* WHAT TO WORK ON *
• a. List the usernames of everyone who posts in the forum thread about road markings.
• b. From the forum thread about road markings, write out the passage from "Blimey Banjo - that" to "dawesome (7 Feb 2012)" word for word.

* SELECTED EXCERPT *
↓↓↓
Nearly 5 million views on it now.


----------



## theclaud (7 Feb 2012)

Blimey Banjo - that is a bit of a shocker. There are more of these appearing, you say? Can you post a Google Maps link with the location?


----------



## dawesome (7 Feb 2012)

They painted lanes in door zones in Waltham Forest:


----------



## snorri (8 Feb 2012)

It would be interesting to drop into any correspondence with the roads authority that you have to use this road in connection with your work, and you are thinking about informing the Health and Safety Executive as these road markings constitute a hazard in your workplace.
http://www.hse.gov.uk/roadsafety/index.htm
I was having problems with some poorly marked road works, and was getting nowhere with the roads authority until I mentioned HSE and the problem was sorted pdq, I will never know if this was just a coincidence.
↑↑↑
* MATERIAL SHOWN *
↓↓↓
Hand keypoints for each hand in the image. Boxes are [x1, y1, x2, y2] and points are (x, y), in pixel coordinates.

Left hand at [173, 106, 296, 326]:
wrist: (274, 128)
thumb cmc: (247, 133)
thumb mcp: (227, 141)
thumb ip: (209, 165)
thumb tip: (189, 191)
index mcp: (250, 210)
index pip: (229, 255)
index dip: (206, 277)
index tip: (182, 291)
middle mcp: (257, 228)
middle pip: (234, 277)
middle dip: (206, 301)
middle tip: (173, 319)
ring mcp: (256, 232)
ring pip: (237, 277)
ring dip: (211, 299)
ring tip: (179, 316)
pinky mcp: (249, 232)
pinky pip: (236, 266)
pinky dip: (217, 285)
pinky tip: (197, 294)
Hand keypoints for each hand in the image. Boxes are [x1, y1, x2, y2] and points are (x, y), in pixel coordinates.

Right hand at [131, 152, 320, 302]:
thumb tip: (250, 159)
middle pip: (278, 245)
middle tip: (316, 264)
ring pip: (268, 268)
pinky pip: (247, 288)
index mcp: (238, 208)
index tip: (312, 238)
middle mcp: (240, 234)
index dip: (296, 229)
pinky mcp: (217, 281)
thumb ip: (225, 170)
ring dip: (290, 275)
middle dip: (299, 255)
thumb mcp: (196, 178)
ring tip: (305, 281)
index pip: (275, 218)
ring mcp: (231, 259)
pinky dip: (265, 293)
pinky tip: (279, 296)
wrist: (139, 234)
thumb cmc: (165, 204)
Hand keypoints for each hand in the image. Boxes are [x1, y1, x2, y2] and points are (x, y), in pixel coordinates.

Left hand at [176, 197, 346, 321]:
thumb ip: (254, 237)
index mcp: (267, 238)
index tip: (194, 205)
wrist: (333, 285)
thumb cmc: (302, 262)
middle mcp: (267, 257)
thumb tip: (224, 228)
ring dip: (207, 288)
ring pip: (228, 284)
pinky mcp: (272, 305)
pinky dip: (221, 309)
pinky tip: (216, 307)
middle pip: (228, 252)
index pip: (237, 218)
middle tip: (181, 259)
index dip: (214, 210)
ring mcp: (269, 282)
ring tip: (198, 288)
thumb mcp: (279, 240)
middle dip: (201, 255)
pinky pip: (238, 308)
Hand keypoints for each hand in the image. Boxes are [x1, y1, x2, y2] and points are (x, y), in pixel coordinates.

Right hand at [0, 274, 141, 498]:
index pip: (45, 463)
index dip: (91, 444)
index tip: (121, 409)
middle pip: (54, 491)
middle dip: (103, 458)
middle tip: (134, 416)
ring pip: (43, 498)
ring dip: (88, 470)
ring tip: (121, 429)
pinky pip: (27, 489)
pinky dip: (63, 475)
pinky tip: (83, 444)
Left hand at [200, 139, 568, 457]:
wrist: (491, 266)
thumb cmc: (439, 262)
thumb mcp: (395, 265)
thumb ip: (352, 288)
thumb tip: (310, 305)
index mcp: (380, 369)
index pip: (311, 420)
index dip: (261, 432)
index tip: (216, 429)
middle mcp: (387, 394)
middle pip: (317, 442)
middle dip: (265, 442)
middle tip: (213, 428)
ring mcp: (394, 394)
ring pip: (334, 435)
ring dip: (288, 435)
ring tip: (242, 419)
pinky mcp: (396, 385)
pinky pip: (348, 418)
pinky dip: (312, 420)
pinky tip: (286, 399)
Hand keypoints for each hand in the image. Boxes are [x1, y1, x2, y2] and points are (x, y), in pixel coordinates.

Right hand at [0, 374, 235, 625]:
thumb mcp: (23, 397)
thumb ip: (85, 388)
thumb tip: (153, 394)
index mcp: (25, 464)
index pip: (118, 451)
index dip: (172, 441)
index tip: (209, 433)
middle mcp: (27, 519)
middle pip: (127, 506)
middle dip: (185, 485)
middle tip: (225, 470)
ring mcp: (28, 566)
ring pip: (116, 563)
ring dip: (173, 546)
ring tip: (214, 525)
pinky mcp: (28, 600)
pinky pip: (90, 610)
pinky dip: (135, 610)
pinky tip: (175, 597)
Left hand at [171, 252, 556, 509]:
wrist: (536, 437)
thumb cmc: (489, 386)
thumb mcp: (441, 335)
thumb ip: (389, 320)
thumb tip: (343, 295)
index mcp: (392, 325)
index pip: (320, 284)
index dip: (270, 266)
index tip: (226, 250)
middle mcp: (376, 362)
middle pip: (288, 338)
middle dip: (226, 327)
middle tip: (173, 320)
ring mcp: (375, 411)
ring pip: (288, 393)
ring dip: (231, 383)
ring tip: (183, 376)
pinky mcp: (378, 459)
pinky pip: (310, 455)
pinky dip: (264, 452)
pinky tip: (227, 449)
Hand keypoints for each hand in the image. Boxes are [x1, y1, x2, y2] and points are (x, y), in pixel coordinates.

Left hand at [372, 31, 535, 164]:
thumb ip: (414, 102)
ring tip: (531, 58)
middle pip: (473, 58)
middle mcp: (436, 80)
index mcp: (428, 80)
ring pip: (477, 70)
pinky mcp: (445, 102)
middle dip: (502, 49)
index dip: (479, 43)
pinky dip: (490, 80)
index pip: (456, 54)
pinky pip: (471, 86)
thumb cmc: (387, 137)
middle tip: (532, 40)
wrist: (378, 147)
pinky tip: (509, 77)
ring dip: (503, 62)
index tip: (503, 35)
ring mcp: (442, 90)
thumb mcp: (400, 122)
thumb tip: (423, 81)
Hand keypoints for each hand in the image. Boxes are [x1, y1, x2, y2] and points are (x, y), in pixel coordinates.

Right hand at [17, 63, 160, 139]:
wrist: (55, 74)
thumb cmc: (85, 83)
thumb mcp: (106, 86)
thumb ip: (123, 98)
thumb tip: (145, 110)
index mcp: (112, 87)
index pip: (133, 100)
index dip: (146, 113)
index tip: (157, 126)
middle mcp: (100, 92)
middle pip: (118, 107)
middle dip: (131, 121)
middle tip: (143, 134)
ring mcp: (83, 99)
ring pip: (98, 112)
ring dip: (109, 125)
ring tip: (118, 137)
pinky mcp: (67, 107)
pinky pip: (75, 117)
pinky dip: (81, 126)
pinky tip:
↑↑↑
* REPLIES *
• a.
theclaud
dawesome
snorri

• b.
Blimey Banjo - that is a bit of a shocker. There are more of these appearing, you say? Can you post a Google Maps link with the location?


----------



## dawesome (7 Feb 2012)